Haley also said the whole notion was “deeply disappointing” because of the effect it will have on the legacy of the Trump administration, echoing remarks by some including fellow South Carolinian Sen. Lindsey Graham, who called the melee Trump’s “self-inflicted wound.”

On Monday, Haley defended her former boss, who this past weekend lit into fellow Republicans including his own vice president, saying he was “disappointed” in Mike Pence and calling Senate Minority Leader Mitch McConnell a “stone-cold loser.”
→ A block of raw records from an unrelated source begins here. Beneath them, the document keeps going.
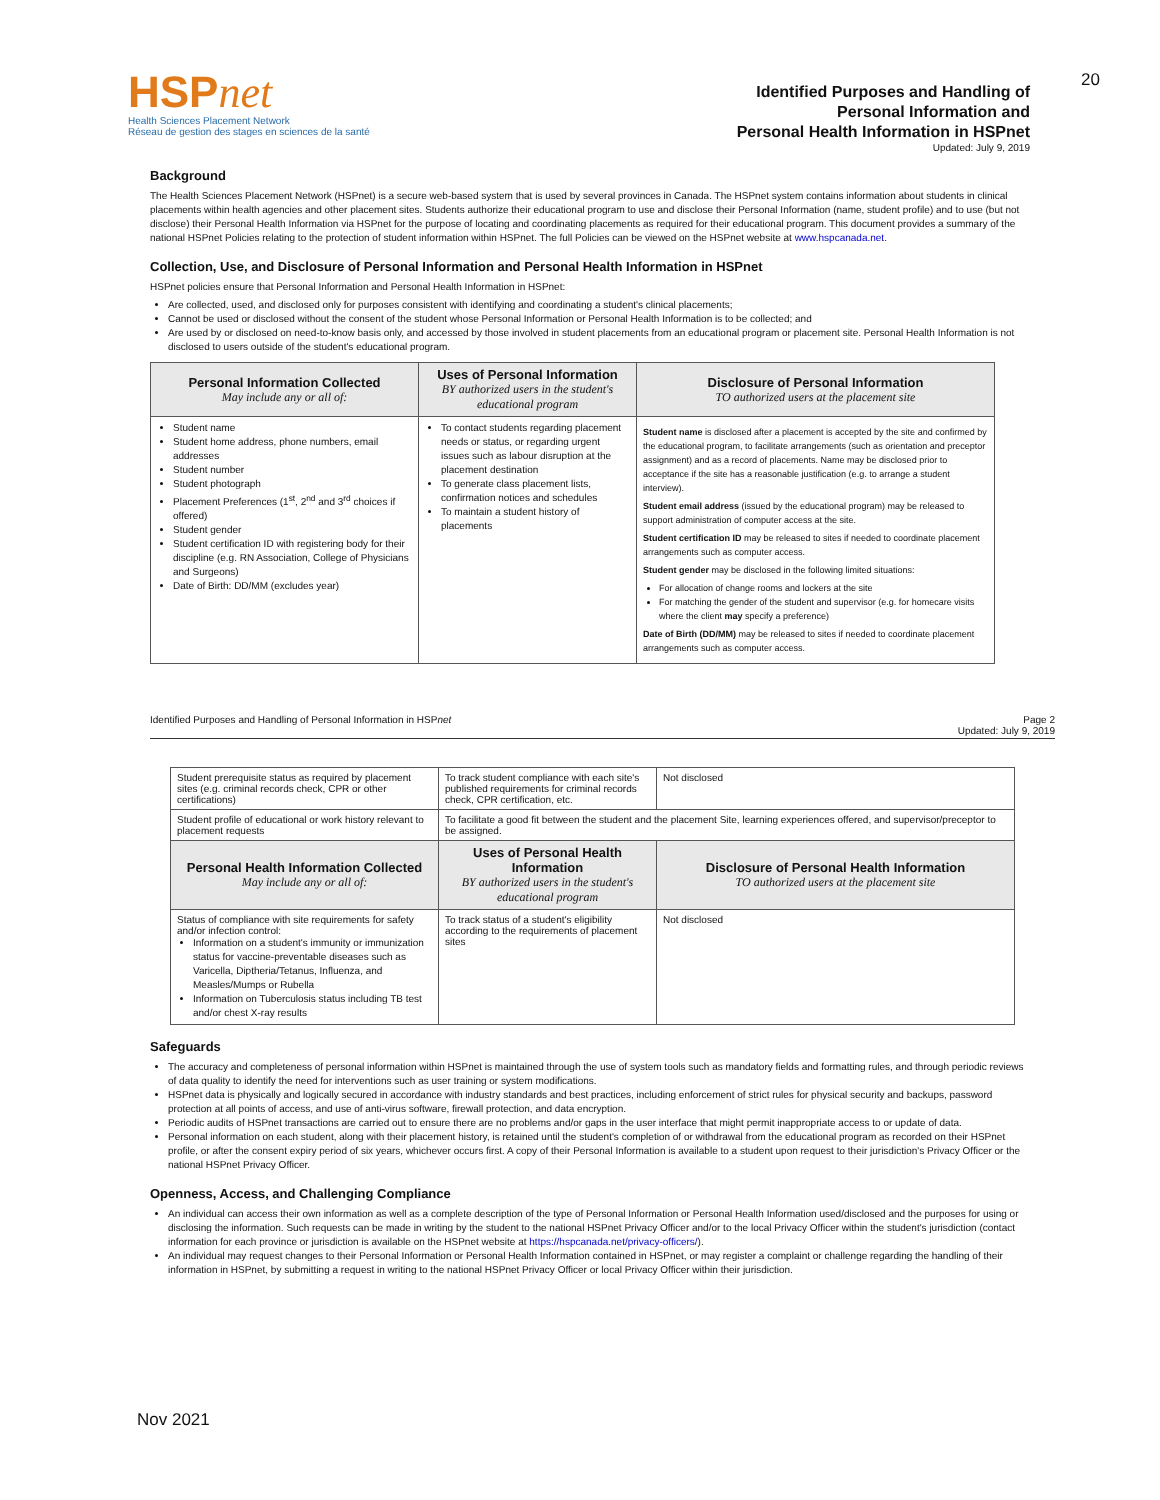20
HSPnet
Health Sciences Placement Network
Réseau de gestion des stages en sciences de la santé
Identified Purposes and Handling of
Personal Information and
Personal Health Information in HSPnet
Updated: July 9, 2019
Background
The Health Sciences Placement Network (HSPnet) is a secure web-based system that is used by several provinces in Canada. The HSPnet system contains information about students in clinical placements within health agencies and other placement sites. Students authorize their educational program to use and disclose their Personal Information (name, student profile) and to use (but not disclose) their Personal Health Information via HSPnet for the purpose of locating and coordinating placements as required for their educational program. This document provides a summary of the national HSPnet Policies relating to the protection of student information within HSPnet. The full Policies can be viewed on the HSPnet website at www.hspcanada.net.
Collection, Use, and Disclosure of Personal Information and Personal Health Information in HSPnet
HSPnet policies ensure that Personal Information and Personal Health Information in HSPnet:
Are collected, used, and disclosed only for purposes consistent with identifying and coordinating a student's clinical placements;
Cannot be used or disclosed without the consent of the student whose Personal Information or Personal Health Information is to be collected; and
Are used by or disclosed on need-to-know basis only, and accessed by those involved in student placements from an educational program or placement site. Personal Health Information is not disclosed to users outside of the student's educational program.
| Personal Information Collected May include any or all of: | Uses of Personal Information BY authorized users in the student's educational program | Disclosure of Personal Information TO authorized users at the placement site |
| --- | --- | --- |
| Student name Student home address, phone numbers, email addresses Student number Student photograph Placement Preferences (1<sup>st</sup>, 2<sup>nd</sup> and 3<sup>rd</sup> choices if offered) Student gender Student certification ID with registering body for their discipline (e.g. RN Association, College of Physicians and Surgeons) Date of Birth: DD/MM (excludes year) | To contact students regarding placement needs or status, or regarding urgent issues such as labour disruption at the placement destination To generate class placement lists, confirmation notices and schedules To maintain a student history of placements | Student name is disclosed after a placement is accepted by the site and confirmed by the educational program, to facilitate arrangements (such as orientation and preceptor assignment) and as a record of placements. Name may be disclosed prior to acceptance if the site has a reasonable justification (e.g. to arrange a student interview). Student email address (issued by the educational program) may be released to support administration of computer access at the site. Student certification ID may be released to sites if needed to coordinate placement arrangements such as computer access. Student gender may be disclosed in the following limited situations: For allocation of change rooms and lockers at the site For matching the gender of the student and supervisor (e.g. for homecare visits where the client may specify a preference) Date of Birth (DD/MM) may be released to sites if needed to coordinate placement arrangements such as computer access. |
Identified Purposes and Handling of Personal Information in HSPnet Page 2
Updated: July 9, 2019
| Student prerequisite status as required by placement sites (e.g. criminal records check, CPR or other certifications) | To track student compliance with each site's published requirements for criminal records check, CPR certification, etc. | Not disclosed |
| Student profile of educational or work history relevant to placement requests | To facilitate a good fit between the student and the placement Site, learning experiences offered, and supervisor/preceptor to be assigned. | |
| Personal Health Information Collected May include any or all of: | Uses of Personal Health Information BY authorized users in the student's educational program | Disclosure of Personal Health Information TO authorized users at the placement site |
| Status of compliance with site requirements for safety and/or infection control: Information on a student's immunity or immunization status for vaccine-preventable diseases such as Varicella, Diptheria/Tetanus, Influenza, and Measles/Mumps or Rubella Information on Tuberculosis status including TB test and/or chest X-ray results | To track status of a student's eligibility according to the requirements of placement sites | Not disclosed |
Safeguards
The accuracy and completeness of personal information within HSPnet is maintained through the use of system tools such as mandatory fields and formatting rules, and through periodic reviews of data quality to identify the need for interventions such as user training or system modifications.
HSPnet data is physically and logically secured in accordance with industry standards and best practices, including enforcement of strict rules for physical security and backups, password protection at all points of access, and use of anti-virus software, firewall protection, and data encryption.
Periodic audits of HSPnet transactions are carried out to ensure there are no problems and/or gaps in the user interface that might permit inappropriate access to or update of data.
Personal information on each student, along with their placement history, is retained until the student's completion of or withdrawal from the educational program as recorded on their HSPnet profile, or after the consent expiry period of six years, whichever occurs first. A copy of their Personal Information is available to a student upon request to their jurisdiction's Privacy Officer or the national HSPnet Privacy Officer.
Openness, Access, and Challenging Compliance
An individual can access their own information as well as a complete description of the type of Personal Information or Personal Health Information used/disclosed and the purposes for using or disclosing the information. Such requests can be made in writing by the student to the national HSPnet Privacy Officer and/or to the local Privacy Officer within the student's jurisdiction (contact information for each province or jurisdiction is available on the HSPnet website at https://hspcanada.net/privacy-officers/).
An individual may request changes to their Personal Information or Personal Health Information contained in HSPnet, or may register a complaint or challenge regarding the handling of their information in HSPnet, by submitting a request in writing to the national HSPnet Privacy Officer or local Privacy Officer within their jurisdiction.
Nov 2021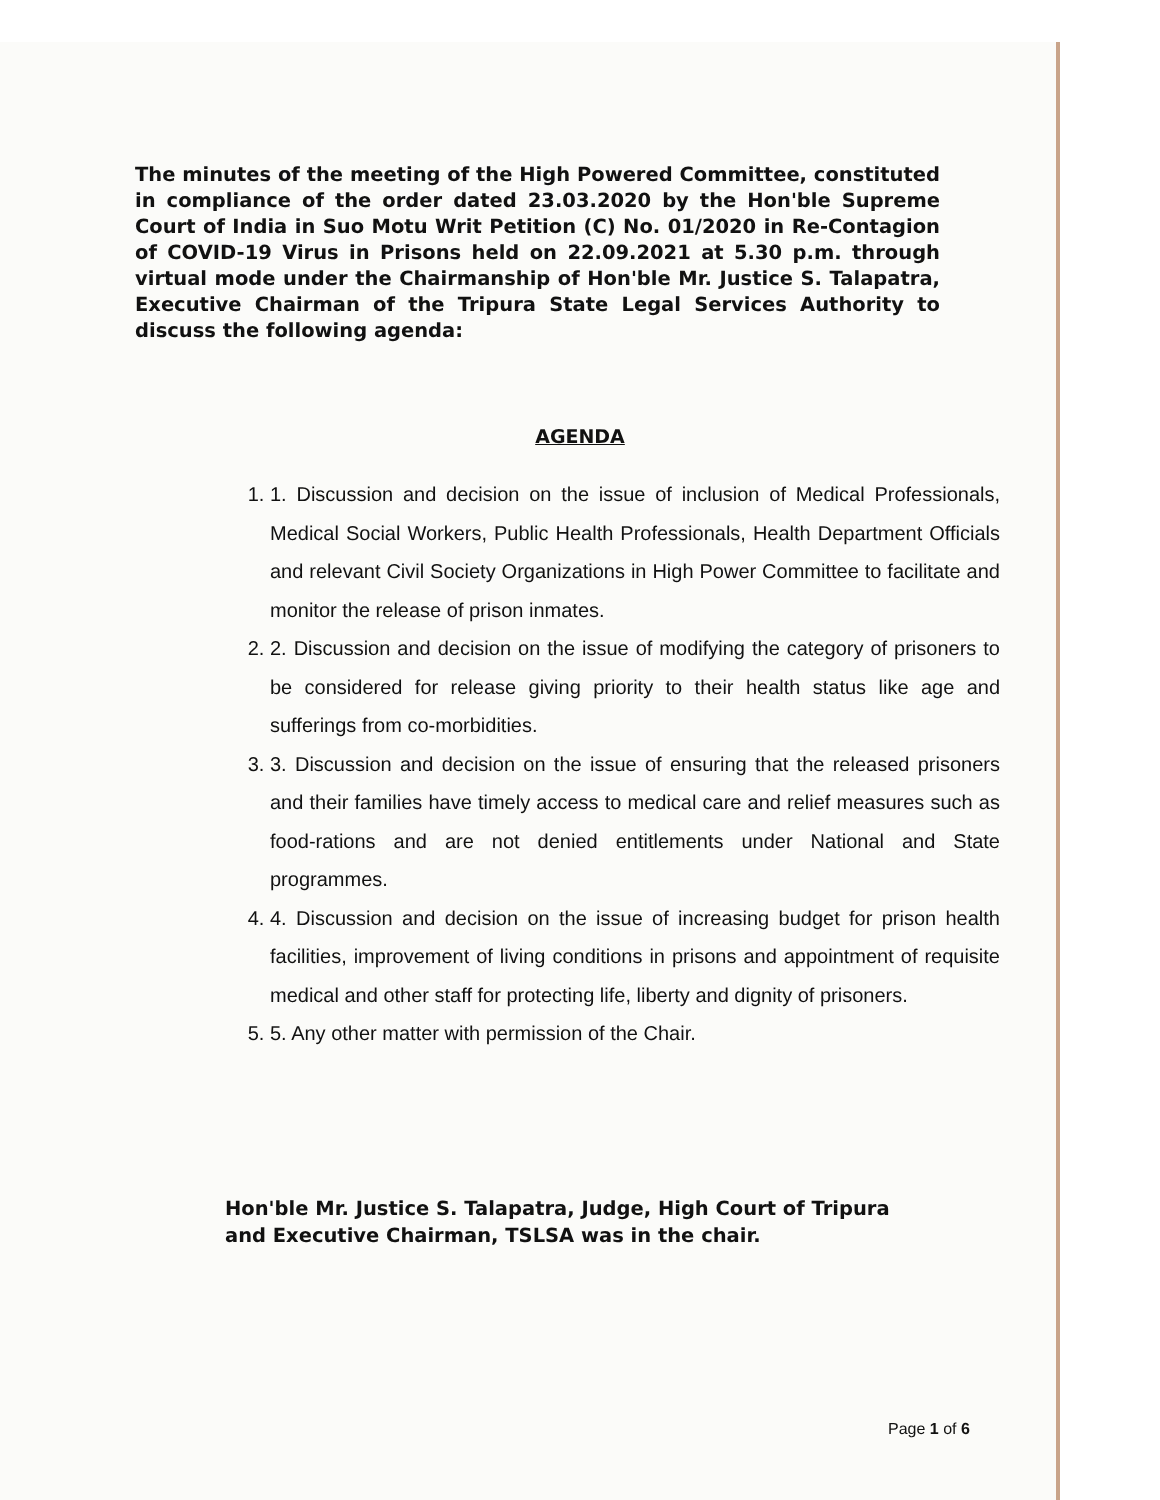The minutes of the meeting of the High Powered Committee, constituted in compliance of the order dated 23.03.2020 by the Hon'ble Supreme Court of India in Suo Motu Writ Petition (C) No. 01/2020 in Re-Contagion of COVID-19 Virus in Prisons held on 22.09.2021 at 5.30 p.m. through virtual mode under the Chairmanship of Hon'ble Mr. Justice S. Talapatra, Executive Chairman of the Tripura State Legal Services Authority to discuss the following agenda:
AGENDA
1. 1. Discussion and decision on the issue of inclusion of Medical Professionals, Medical Social Workers, Public Health Professionals, Health Department Officials and relevant Civil Society Organizations in High Power Committee to facilitate and monitor the release of prison inmates.
2. 2. Discussion and decision on the issue of modifying the category of prisoners to be considered for release giving priority to their health status like age and sufferings from co-morbidities.
3. 3. Discussion and decision on the issue of ensuring that the released prisoners and their families have timely access to medical care and relief measures such as food-rations and are not denied entitlements under National and State programmes.
4. 4. Discussion and decision on the issue of increasing budget for prison health facilities, improvement of living conditions in prisons and appointment of requisite medical and other staff for protecting life, liberty and dignity of prisoners.
5. 5. Any other matter with permission of the Chair.
Hon'ble Mr. Justice S. Talapatra, Judge, High Court of Tripura and Executive Chairman, TSLSA was in the chair.
Page 1 of 6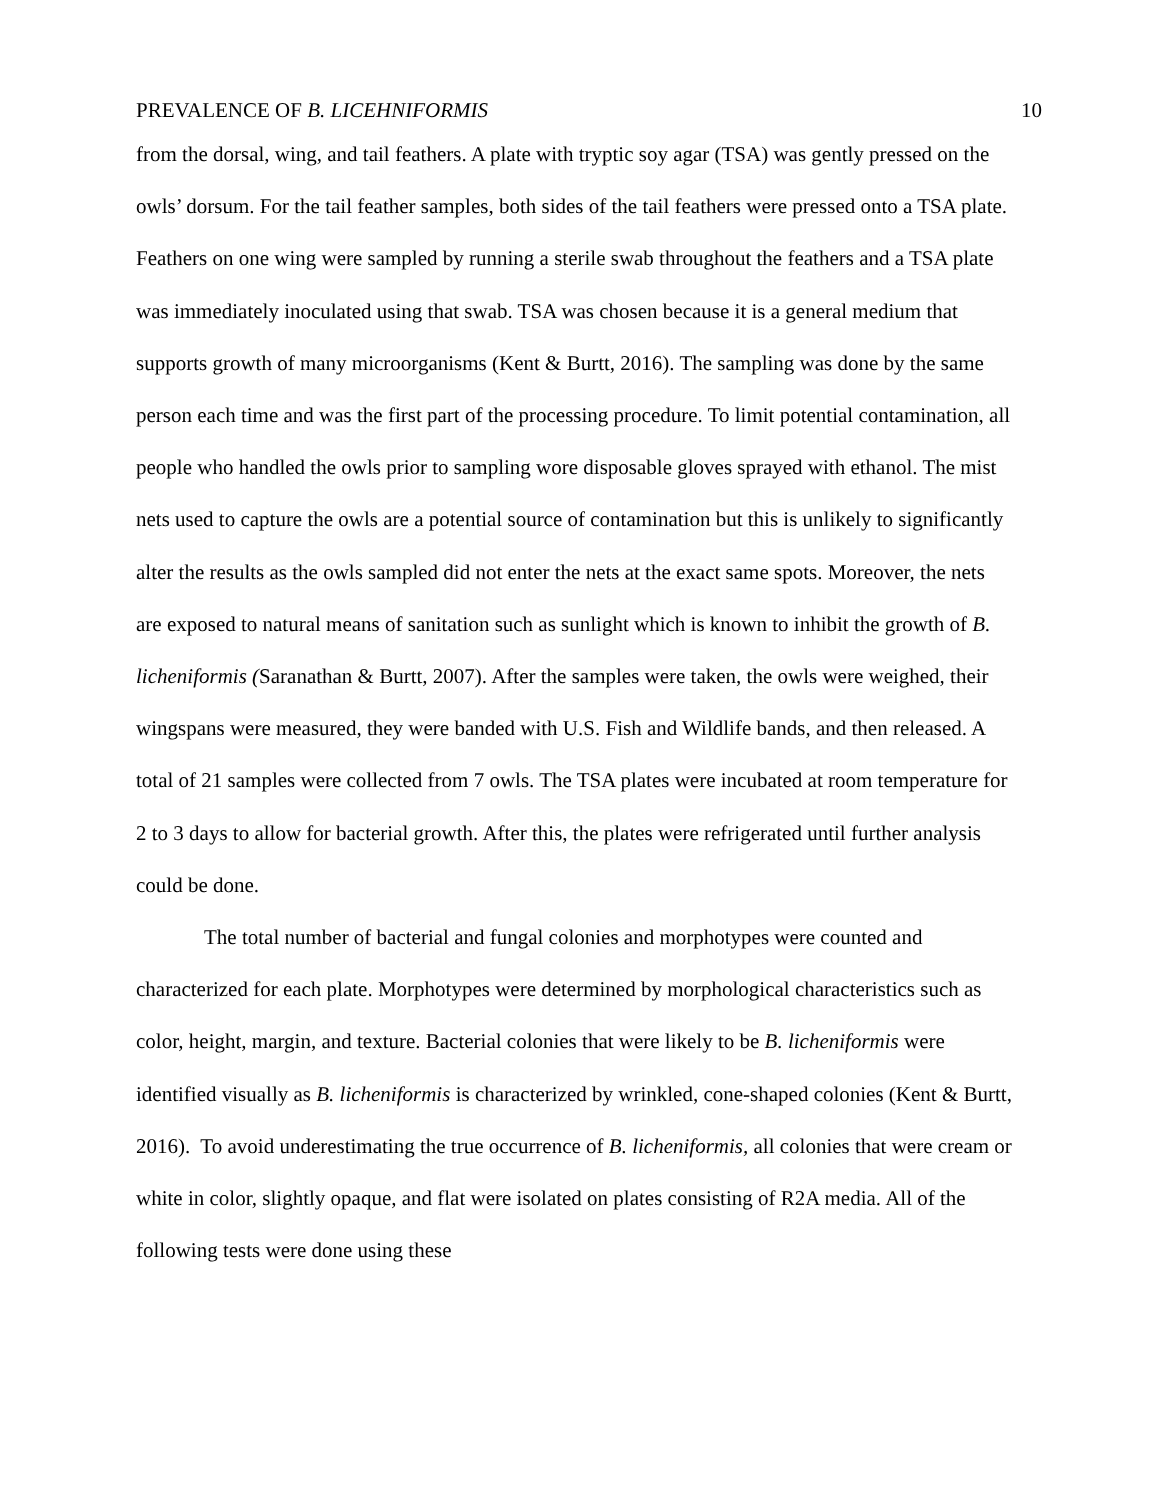PREVALENCE OF B. LICEHNIFORMIS 10
from the dorsal, wing, and tail feathers. A plate with tryptic soy agar (TSA) was gently pressed on the owls’ dorsum. For the tail feather samples, both sides of the tail feathers were pressed onto a TSA plate. Feathers on one wing were sampled by running a sterile swab throughout the feathers and a TSA plate was immediately inoculated using that swab. TSA was chosen because it is a general medium that supports growth of many microorganisms (Kent & Burtt, 2016). The sampling was done by the same person each time and was the first part of the processing procedure. To limit potential contamination, all people who handled the owls prior to sampling wore disposable gloves sprayed with ethanol. The mist nets used to capture the owls are a potential source of contamination but this is unlikely to significantly alter the results as the owls sampled did not enter the nets at the exact same spots. Moreover, the nets are exposed to natural means of sanitation such as sunlight which is known to inhibit the growth of B. licheniformis (Saranathan & Burtt, 2007). After the samples were taken, the owls were weighed, their wingspans were measured, they were banded with U.S. Fish and Wildlife bands, and then released. A total of 21 samples were collected from 7 owls. The TSA plates were incubated at room temperature for 2 to 3 days to allow for bacterial growth. After this, the plates were refrigerated until further analysis could be done.
The total number of bacterial and fungal colonies and morphotypes were counted and characterized for each plate. Morphotypes were determined by morphological characteristics such as color, height, margin, and texture. Bacterial colonies that were likely to be B. licheniformis were identified visually as B. licheniformis is characterized by wrinkled, cone-shaped colonies (Kent & Burtt, 2016). To avoid underestimating the true occurrence of B. licheniformis, all colonies that were cream or white in color, slightly opaque, and flat were isolated on plates consisting of R2A media. All of the following tests were done using these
“I think former President Trump’s always been opinionated," Haley said, asked about Trump's weekend comments and if they hurt the GOP. “Just because he left being president, that’s not going to stop. But I think what he also talked about were all the successes that he had in the administration. And I think that’s what Republicans are uniting on. ... Every day Biden and Kamala Harris are in office unites the Republicans."

The outing was Haley's first public event in her home state in months. It comes just two weeks before Pence, also among those mentioned as a possible 2024 candidate, is set to visit South Carolina for his first public speech, a gathering with a conservative Christian nonprofit group.